TO DO ::
Print, in exact form, the lines below from the one containing "G01X20574Y25273D01*" through the one containing "G01X27170Y9994D02*", and omit all others.

[Records drawn from a dataset]
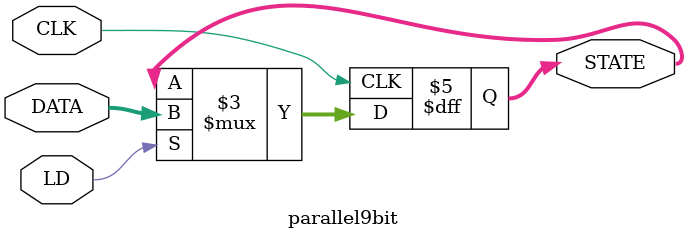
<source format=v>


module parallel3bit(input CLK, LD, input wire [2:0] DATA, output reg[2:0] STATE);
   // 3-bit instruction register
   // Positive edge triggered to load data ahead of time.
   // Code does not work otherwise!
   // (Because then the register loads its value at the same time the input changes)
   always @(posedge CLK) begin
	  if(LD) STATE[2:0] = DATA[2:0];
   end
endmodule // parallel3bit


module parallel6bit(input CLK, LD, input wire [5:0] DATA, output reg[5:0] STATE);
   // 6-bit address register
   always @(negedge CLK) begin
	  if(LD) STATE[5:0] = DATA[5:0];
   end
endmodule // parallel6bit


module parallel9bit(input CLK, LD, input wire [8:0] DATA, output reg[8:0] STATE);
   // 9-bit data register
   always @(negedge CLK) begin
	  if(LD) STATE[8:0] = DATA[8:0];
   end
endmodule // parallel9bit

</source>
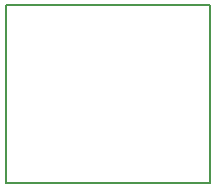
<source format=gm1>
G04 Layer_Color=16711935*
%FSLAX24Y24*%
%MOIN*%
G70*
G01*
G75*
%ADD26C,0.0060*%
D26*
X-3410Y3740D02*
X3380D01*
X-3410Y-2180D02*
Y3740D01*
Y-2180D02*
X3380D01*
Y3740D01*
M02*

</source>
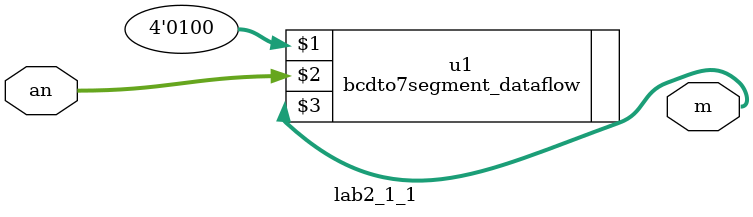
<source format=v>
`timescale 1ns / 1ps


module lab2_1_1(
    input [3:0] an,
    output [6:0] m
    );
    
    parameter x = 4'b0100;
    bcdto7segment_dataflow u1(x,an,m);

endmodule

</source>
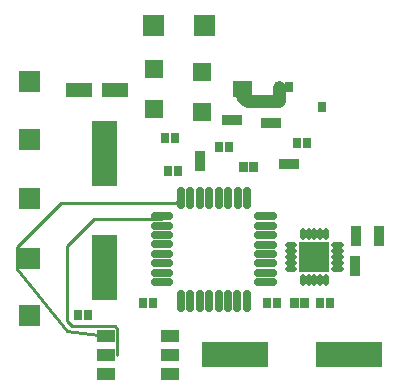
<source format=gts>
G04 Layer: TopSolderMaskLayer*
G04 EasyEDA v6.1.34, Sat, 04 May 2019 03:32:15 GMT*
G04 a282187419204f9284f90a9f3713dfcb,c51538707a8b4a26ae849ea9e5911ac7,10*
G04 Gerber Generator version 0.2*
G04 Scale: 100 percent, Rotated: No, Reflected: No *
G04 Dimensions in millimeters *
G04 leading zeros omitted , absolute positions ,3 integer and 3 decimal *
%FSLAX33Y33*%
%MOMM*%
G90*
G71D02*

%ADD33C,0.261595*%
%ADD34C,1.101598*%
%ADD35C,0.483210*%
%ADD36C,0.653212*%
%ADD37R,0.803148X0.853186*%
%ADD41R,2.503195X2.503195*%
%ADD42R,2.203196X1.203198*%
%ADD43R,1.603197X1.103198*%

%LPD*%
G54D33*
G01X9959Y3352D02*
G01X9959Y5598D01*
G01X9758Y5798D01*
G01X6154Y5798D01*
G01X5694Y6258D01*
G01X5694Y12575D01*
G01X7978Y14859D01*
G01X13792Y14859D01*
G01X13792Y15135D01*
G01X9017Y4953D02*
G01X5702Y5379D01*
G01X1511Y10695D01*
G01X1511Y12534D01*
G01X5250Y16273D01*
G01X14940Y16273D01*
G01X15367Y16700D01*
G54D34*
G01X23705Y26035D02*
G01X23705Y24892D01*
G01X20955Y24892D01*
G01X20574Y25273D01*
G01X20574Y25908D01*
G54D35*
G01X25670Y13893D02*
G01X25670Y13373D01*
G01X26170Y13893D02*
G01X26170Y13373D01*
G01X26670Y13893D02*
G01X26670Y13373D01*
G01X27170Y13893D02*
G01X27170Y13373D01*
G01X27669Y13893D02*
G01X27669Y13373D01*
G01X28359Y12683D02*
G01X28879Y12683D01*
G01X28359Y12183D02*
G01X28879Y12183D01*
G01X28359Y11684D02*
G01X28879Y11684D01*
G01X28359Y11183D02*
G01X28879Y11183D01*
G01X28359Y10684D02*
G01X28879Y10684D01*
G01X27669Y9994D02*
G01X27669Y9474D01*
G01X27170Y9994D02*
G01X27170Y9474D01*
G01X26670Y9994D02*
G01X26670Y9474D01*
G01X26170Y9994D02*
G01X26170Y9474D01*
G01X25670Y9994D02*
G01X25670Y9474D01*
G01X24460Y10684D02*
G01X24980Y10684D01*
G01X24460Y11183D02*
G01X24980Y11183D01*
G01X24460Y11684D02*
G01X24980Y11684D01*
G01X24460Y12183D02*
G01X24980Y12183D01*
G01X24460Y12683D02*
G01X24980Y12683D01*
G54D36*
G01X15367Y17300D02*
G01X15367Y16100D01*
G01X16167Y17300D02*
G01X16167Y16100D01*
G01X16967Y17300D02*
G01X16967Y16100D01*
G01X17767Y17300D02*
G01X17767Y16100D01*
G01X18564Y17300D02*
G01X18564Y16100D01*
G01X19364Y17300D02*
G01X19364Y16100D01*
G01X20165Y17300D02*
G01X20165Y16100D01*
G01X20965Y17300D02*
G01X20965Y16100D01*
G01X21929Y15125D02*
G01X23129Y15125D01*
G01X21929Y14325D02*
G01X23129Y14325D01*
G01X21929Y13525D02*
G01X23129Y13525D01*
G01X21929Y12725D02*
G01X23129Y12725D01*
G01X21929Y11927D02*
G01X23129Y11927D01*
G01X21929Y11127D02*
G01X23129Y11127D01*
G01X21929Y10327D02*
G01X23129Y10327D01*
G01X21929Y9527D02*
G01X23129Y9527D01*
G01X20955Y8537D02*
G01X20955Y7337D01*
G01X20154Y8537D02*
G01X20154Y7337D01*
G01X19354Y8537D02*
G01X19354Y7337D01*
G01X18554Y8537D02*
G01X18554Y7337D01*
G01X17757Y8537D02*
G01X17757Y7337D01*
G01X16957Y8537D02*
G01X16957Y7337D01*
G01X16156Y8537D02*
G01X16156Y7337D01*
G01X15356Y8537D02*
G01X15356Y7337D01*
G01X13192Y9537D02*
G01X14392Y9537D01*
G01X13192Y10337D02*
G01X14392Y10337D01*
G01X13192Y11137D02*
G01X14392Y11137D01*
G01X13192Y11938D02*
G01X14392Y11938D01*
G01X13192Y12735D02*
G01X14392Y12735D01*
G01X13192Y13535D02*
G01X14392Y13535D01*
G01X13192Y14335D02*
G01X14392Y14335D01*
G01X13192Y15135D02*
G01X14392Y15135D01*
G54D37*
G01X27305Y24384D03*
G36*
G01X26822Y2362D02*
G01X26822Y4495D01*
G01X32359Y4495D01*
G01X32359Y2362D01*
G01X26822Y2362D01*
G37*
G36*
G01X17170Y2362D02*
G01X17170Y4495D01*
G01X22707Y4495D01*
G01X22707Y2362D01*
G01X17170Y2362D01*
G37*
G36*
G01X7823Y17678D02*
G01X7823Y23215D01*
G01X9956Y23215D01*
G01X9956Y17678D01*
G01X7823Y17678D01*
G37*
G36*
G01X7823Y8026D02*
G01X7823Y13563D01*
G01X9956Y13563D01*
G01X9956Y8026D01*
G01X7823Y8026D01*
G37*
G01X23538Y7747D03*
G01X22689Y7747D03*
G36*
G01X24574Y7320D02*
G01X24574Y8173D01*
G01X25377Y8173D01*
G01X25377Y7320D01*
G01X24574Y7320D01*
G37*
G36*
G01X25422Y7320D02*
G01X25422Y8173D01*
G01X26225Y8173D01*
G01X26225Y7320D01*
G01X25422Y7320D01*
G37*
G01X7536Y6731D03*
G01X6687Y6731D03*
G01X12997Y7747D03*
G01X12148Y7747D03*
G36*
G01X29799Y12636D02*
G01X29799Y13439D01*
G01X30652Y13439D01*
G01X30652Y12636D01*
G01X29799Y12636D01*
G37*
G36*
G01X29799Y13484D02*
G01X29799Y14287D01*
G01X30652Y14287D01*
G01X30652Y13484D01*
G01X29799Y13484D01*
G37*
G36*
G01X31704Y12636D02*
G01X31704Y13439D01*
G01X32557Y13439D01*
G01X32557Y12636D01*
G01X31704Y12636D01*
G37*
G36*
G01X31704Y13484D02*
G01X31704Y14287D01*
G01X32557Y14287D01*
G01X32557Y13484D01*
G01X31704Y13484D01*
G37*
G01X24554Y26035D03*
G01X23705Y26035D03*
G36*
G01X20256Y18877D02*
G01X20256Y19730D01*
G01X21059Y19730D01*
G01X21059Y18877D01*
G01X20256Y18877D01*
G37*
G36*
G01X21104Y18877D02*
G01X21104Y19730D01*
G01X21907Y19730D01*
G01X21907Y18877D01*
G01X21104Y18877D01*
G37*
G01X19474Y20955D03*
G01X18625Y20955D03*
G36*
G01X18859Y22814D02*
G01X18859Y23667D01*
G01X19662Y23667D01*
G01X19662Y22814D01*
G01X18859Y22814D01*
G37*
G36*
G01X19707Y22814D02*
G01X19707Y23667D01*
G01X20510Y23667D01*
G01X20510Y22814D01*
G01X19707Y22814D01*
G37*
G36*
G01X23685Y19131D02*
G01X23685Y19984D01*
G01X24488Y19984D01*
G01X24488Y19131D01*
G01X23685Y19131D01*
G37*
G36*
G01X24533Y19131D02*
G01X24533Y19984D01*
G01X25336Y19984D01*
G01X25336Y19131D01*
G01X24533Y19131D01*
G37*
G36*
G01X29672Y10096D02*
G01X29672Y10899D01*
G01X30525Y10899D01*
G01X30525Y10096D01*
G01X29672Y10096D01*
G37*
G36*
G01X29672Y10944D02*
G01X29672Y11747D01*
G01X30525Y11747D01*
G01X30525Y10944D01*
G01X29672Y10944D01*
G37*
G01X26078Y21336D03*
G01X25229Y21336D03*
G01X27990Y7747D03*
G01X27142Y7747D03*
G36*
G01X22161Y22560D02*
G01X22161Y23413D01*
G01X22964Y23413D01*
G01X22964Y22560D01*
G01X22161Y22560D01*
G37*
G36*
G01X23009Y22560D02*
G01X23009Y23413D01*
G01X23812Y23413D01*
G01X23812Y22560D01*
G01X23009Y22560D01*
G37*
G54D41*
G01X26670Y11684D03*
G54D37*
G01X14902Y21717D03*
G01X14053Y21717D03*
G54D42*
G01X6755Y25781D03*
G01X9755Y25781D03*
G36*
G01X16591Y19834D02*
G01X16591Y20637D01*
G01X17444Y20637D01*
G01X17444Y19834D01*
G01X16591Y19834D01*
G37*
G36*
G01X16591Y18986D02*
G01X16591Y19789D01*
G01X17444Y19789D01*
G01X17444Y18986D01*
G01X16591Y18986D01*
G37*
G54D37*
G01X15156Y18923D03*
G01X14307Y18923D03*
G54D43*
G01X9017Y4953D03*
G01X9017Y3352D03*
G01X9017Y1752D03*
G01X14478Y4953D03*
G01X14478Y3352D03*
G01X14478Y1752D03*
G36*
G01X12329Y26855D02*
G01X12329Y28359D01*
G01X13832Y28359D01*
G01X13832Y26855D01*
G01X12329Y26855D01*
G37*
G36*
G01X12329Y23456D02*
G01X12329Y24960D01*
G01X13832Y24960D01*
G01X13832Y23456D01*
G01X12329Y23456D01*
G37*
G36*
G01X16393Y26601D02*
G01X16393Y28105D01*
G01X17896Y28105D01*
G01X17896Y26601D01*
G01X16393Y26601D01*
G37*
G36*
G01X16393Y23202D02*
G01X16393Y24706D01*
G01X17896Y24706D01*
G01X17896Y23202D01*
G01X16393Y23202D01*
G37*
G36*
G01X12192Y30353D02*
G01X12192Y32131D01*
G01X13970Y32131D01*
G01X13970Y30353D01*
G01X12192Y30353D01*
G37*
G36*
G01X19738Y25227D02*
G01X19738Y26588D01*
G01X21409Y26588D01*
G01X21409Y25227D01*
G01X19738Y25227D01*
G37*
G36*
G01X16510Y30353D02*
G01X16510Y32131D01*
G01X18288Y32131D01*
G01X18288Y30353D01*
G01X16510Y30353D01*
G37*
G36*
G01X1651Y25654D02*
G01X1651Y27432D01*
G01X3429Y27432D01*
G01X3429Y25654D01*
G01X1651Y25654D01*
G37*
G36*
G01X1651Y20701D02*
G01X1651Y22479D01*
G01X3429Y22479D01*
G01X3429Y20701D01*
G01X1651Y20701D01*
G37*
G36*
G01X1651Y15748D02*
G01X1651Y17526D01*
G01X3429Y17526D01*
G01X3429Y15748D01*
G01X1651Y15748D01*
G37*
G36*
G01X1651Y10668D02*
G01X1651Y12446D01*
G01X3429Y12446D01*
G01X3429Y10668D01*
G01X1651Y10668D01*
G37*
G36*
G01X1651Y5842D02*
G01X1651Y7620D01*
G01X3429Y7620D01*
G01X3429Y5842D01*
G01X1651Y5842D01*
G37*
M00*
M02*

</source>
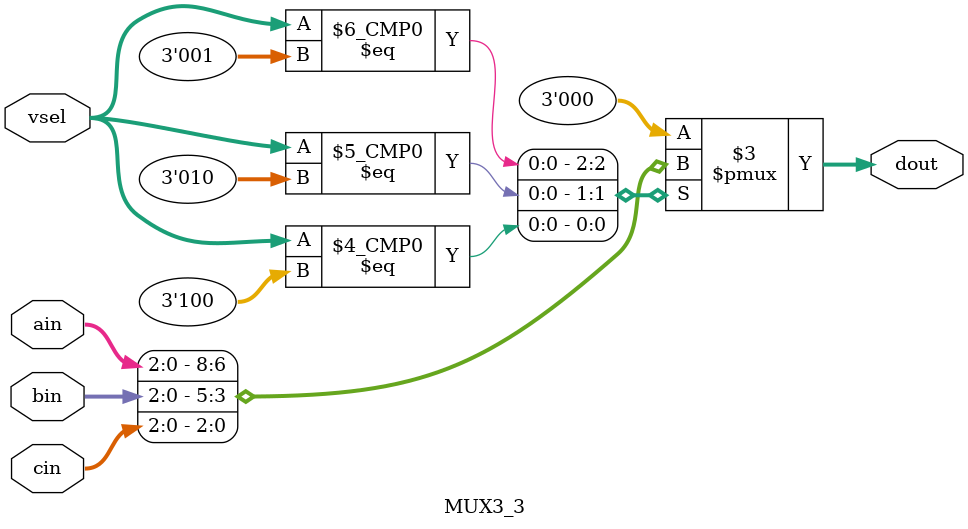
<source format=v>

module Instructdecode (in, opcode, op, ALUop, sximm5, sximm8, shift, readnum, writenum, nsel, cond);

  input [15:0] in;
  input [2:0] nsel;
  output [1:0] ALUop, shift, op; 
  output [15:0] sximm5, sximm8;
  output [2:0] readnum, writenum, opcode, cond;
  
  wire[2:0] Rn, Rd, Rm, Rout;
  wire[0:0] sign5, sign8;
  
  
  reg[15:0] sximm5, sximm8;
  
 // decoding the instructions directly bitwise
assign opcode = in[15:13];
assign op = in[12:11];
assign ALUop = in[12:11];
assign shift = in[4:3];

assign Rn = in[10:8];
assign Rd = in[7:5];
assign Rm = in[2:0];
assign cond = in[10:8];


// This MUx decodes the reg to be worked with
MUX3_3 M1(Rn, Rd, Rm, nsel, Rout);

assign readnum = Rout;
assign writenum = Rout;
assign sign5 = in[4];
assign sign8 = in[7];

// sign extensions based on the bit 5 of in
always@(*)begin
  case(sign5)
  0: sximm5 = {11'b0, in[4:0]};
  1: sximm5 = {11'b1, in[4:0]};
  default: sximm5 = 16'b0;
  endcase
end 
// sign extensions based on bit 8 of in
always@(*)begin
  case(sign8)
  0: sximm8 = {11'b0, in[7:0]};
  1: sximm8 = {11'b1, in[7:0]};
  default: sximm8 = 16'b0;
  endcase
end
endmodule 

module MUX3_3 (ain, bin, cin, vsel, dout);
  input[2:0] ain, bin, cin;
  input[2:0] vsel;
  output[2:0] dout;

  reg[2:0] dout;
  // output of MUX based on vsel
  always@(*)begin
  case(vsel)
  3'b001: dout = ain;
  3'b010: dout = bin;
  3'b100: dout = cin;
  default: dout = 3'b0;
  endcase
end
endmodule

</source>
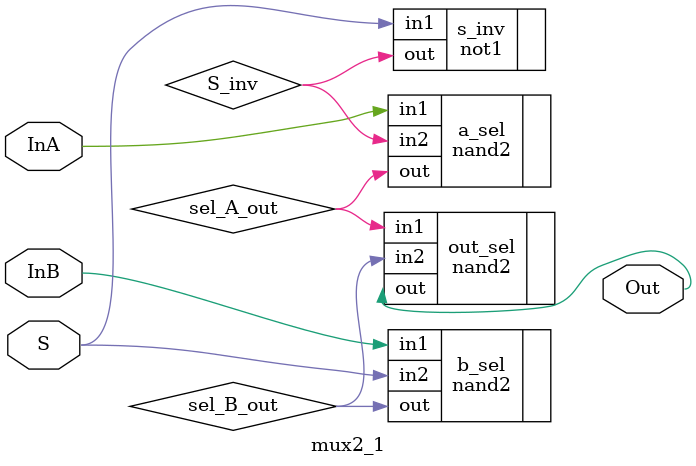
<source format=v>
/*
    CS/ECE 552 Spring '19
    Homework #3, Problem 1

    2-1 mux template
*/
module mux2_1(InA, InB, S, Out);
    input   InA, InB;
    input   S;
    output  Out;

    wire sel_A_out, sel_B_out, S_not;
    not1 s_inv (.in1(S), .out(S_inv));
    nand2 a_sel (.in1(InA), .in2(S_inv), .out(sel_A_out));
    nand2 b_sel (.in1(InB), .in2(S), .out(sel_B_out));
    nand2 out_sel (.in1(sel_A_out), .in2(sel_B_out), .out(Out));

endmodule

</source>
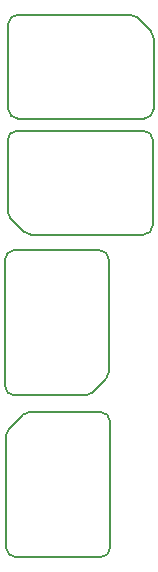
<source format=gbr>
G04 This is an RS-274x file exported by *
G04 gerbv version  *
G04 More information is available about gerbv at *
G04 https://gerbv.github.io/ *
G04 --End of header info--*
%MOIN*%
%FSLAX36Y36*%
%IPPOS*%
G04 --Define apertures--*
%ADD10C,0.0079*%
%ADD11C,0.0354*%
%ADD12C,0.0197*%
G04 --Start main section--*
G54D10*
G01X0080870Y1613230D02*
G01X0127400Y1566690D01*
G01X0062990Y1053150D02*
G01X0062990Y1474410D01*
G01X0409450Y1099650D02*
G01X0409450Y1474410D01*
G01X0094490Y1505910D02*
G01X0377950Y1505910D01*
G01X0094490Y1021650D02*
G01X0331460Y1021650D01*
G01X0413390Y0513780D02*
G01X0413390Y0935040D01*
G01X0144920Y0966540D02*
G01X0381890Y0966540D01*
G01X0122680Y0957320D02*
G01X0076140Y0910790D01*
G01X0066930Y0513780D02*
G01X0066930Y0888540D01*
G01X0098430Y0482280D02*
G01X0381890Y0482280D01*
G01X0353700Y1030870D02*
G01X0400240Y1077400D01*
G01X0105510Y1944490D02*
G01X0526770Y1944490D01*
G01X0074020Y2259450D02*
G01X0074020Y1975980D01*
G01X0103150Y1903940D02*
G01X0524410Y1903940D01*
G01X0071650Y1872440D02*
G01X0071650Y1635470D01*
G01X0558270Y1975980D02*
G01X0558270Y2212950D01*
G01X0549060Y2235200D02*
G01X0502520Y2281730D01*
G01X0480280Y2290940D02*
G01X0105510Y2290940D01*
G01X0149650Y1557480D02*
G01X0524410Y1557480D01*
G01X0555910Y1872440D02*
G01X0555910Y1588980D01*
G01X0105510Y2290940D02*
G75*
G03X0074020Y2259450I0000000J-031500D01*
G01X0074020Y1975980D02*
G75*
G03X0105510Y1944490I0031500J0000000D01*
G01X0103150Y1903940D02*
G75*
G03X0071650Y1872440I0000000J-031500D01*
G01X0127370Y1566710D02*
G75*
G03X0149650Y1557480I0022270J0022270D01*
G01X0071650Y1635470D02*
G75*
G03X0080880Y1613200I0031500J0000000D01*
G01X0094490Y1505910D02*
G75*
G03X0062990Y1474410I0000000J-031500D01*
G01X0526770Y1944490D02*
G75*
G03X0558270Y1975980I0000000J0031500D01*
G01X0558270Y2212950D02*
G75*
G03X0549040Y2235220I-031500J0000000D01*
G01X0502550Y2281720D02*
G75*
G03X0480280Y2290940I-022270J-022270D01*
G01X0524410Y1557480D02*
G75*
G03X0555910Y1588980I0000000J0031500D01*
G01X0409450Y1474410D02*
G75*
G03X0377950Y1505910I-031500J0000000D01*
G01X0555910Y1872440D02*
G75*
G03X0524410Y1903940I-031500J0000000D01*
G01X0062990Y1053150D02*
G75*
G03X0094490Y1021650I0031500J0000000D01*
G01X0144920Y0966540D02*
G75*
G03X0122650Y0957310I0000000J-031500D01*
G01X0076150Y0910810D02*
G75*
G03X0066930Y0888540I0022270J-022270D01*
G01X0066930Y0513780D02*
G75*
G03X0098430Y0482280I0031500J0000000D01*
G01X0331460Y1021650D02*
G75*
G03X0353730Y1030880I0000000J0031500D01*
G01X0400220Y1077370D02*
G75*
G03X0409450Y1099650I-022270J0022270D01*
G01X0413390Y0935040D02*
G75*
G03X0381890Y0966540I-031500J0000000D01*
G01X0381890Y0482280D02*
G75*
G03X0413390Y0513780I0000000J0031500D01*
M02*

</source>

TASK OUTPUT ::
G01X20574Y25273D01*
G01X20574Y25908D01*
G54D35*
G01X25670Y13893D02*
G01X25670Y13373D01*
G01X26170Y13893D02*
G01X26170Y13373D01*
G01X26670Y13893D02*
G01X26670Y13373D01*
G01X27170Y13893D02*
G01X27170Y13373D01*
G01X27669Y13893D02*
G01X27669Y13373D01*
G01X28359Y12683D02*
G01X28879Y12683D01*
G01X28359Y12183D02*
G01X28879Y12183D01*
G01X28359Y11684D02*
G01X28879Y11684D01*
G01X28359Y11183D02*
G01X28879Y11183D01*
G01X28359Y10684D02*
G01X28879Y10684D01*
G01X27669Y9994D02*
G01X27669Y9474D01*
G01X27170Y9994D02*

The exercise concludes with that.